Paper Close to Revolutionary Guards Doctors Ashton Photo to Erase Image of Torture Victim’s Mother
Almost immediately after EU foreign policy chief Catherine Ashton met with a group of activists in Tehran, Iranian authorities unleashed a barrage of angry remarks and insults about her visit.
Ali Larijani, the Speaker of the Iranian Parliament, said during an open session of the Parliament today that Ashton’s “act was very ugly,” and that her visit with a so-called Sedition convict “was a stealthy visit that was beneath the Europeans.” Iranian government officials routinely refer to the 2009 post-election protests as “the 2009 Sedition.”
Ayatollah Sadegh Larijani, Head of the Iranian Judiciary, said during a regular meeting with high-ranking judicial officials that Ashton’s “visit with Seditionists was a smirk at the regime.” Sadegh Larijani threatened, “If such a trend continues, the Judiciary will step in.”
Photographs of the visit at the Austrian Embassy in Tehran surfaced on Sunday, March 9, showing Catherine Ashton next to human rights defender and former political prisoner Narges Mohammadi and Gohar Eshghi, the mother of Sattar Beheshti, a blogger who died in custody of Iran’s cyber police inside a police detention center.
According to the Guardian, Ashton said on Sunday, “The main purpose of the visit was to, as EU high representative, have a chance to talk to Iran about the potential for the relationship that we can have in the future.” She continued, “Not surprisingly, there was a big focus on human rights: I met with women activists on International Women’s Day and talked to them about the situation that women find themselves in and some of the work that these women are engaged in, from journalists to those involved with Afghan refugees, people working across the spectrum of civil society and the importance of civil society.”

▶ [DATA EXCERPTS]

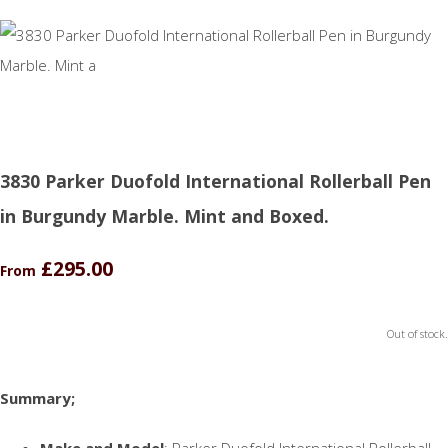
3830 Parker Duofold International Rollerball Pen
in Burgundy Marble. Mint and Boxed.
£295.00
From
Out of stock.
Summary;
Make and Model
: Parker Duofold International Rollerball.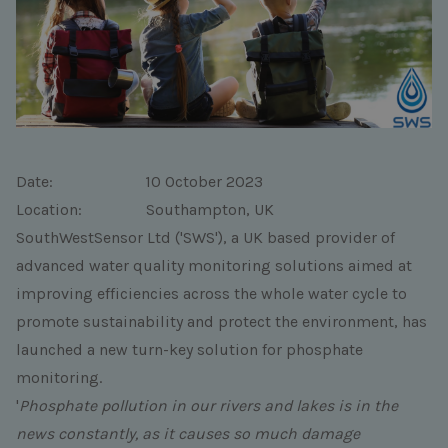
Date: 10 October 2023
Location: Southampton, UK
SouthWestSensor Ltd ('SWS'), a UK based provider of
advanced water quality monitoring solutions aimed at
improving efficiencies across the whole water cycle to
promote sustainability and protect the environment, has
launched a new turn-key solution for phosphate
monitoring.
'
Phosphate pollution in our rivers and lakes is in the
news constantly, as it causes so much damage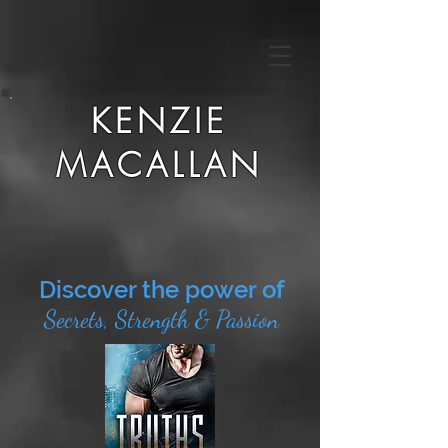
KENZIE
MACALLAN
Discover the power of
Secrets, Strength & Passion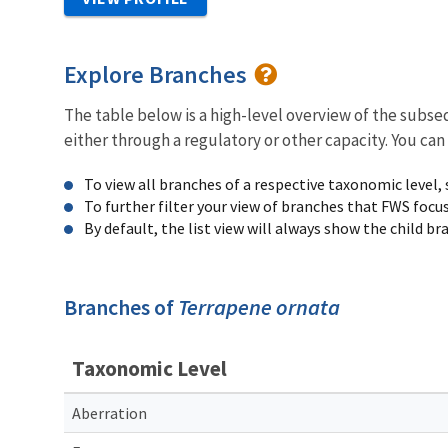
Explore Branches
The table below is a high-level overview of the subs
either through a regulatory or other capacity. You can
To view all branches of a respective taxonomic level,
To further filter your view of branches that FWS focu
By default, the list view will always show the child b
Branches of
Terrapene ornata
Taxonomic Level
Aberration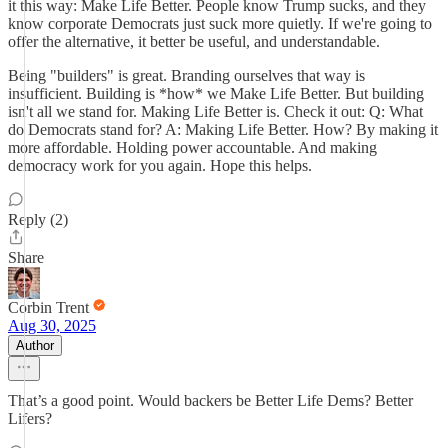
it this way: Make Life Better. People know Trump sucks, and they
know corporate Democrats just suck more quietly. If we're going to
offer the alternative, it better be useful, and understandable.
Being "builders" is great. Branding ourselves that way is
insufficient. Building is *how* we Make Life Better. But building
isn't all we stand for. Making Life Better is. Check it out: Q: What
do Democrats stand for? A: Making Life Better. How? By making it
more affordable. Holding power accountable. And making
democracy work for you again. Hope this helps.
Reply (2)
Share
Corbin Trent
Aug 30, 2025
Author
That’s a good point. Would backers be Better Life Dems? Better
Lifers?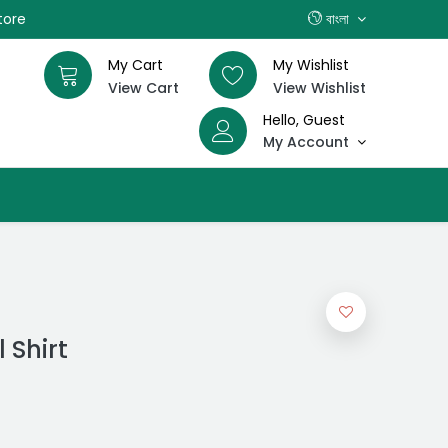
tore
বাংলা
My Cart
My Wishlist
View Cart
View Wishlist
Hello, Guest
My Account
 Shirt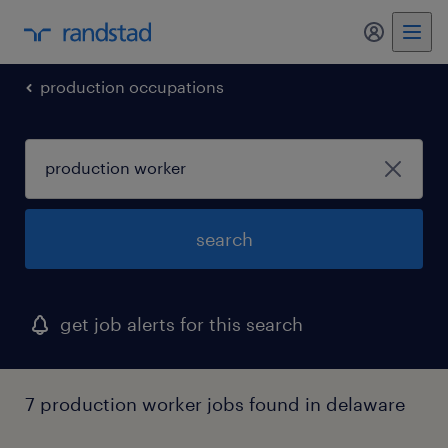
my randst
production occupations
search
get job alerts for this search
7 production worker jobs found in delaware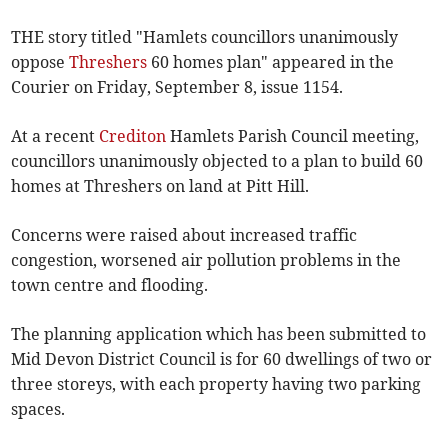
THE story titled "Hamlets councillors unanimously
oppose
Threshers
60 homes plan" appeared in the
Courier on Friday, September 8, issue 1154.
At a recent
Crediton
Hamlets Parish Council meeting,
councillors unanimously objected to a plan to build 60
homes at Threshers on land at Pitt Hill.
Concerns were raised about increased traffic
congestion, worsened air pollution problems in the
town centre and flooding.
The planning application which has been submitted to
Mid Devon District Council is for 60 dwellings of two or
three storeys, with each property having two parking
spaces.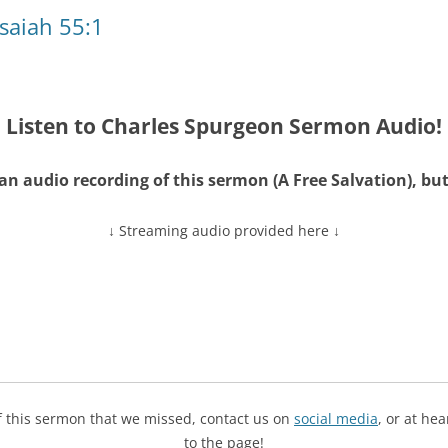
Isaiah 55:1
Listen to Charles Spurgeon Sermon Audio!
an audio recording of this sermon (A Free Salvation), 
↓ Streaming audio provided here ↓
of this sermon that we missed, contact us on
social media
, or at he
to the page!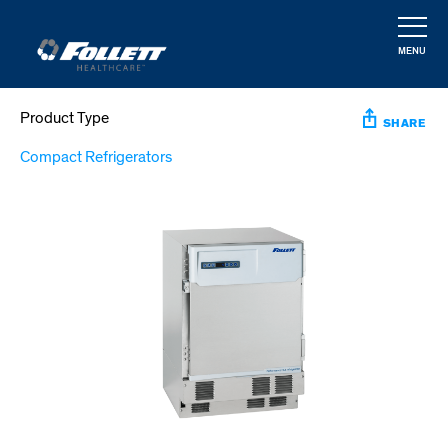
Skip
to
MENU
main
CLOSE
content
Product Type
SHARE
Compact Refrigerators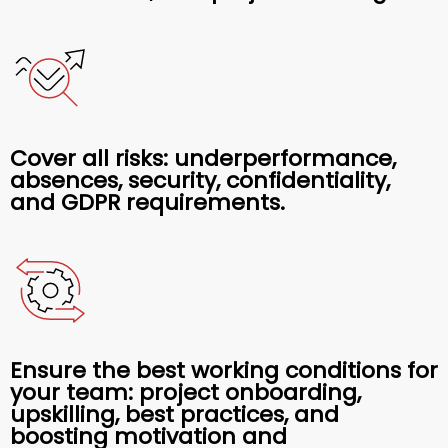
Cover all risks: underperformance,
absences, security, confidentiality,
and GDPR requirements.
Ensure the best working conditions for
your team: project onboarding,
upskilling, best practices, and
boosting motivation and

▶ [WORK INSTRUCTION 1]
Transcribe the article on Catherine Ashton's Tehran visit from "Paper Close to" up to and including "about her visit.".
▶ [WORK INSTRUCTION 2]
Go on with the article on Catherine Ashton's Tehran visit from the point where it stops.

▶ [ANSWER 1]
Paper Close to Revolutionary Guards Doctors Ashton Photo to Erase Image of Torture Victim’s Mother
Almost immediately after EU foreign policy chief Catherine Ashton met with a group of activists in Tehran, Iranian authorities unleashed a barrage of angry remarks and insults about her visit.

▶ [ANSWER 2]
Photographs of the visit went viral on the Internet, but the conservative newspaper Javan, a publication close to the IRGC, altered the photo, erasing Gohar Eshghi from the scene, and captioning the article as “Visiting with Seditionists is interfering in Iran’s domestic issues.”
Images of Gohar Eshghi holding her son’s photograph have become familiar to many ever since news of Sattar Beheshti’s death emerged in November 2012. Gohar Eshghi has fiercely demanded justice in the case of her son’s death under torture, and has been dissatisfied with the Iranian Judiciary’s decision to call the cause of death “quasi murder.”
The case of Sattar Beheshti is one of the most egregious examples of the impunity of Iranian government agents and officials for their violence against members of the Iranian civil society.
Iran’s conservative media and particularly media related to the IRGC and other security organizations, who have been responsible for the suppression of Iranian civil society, have repeatedly omitted coverage about his case, and about any cases of suspects tortured during interrogations. Even so, erasing the image of the grieving mother during the visit with Catherine Ashton is a new low for Iranian media.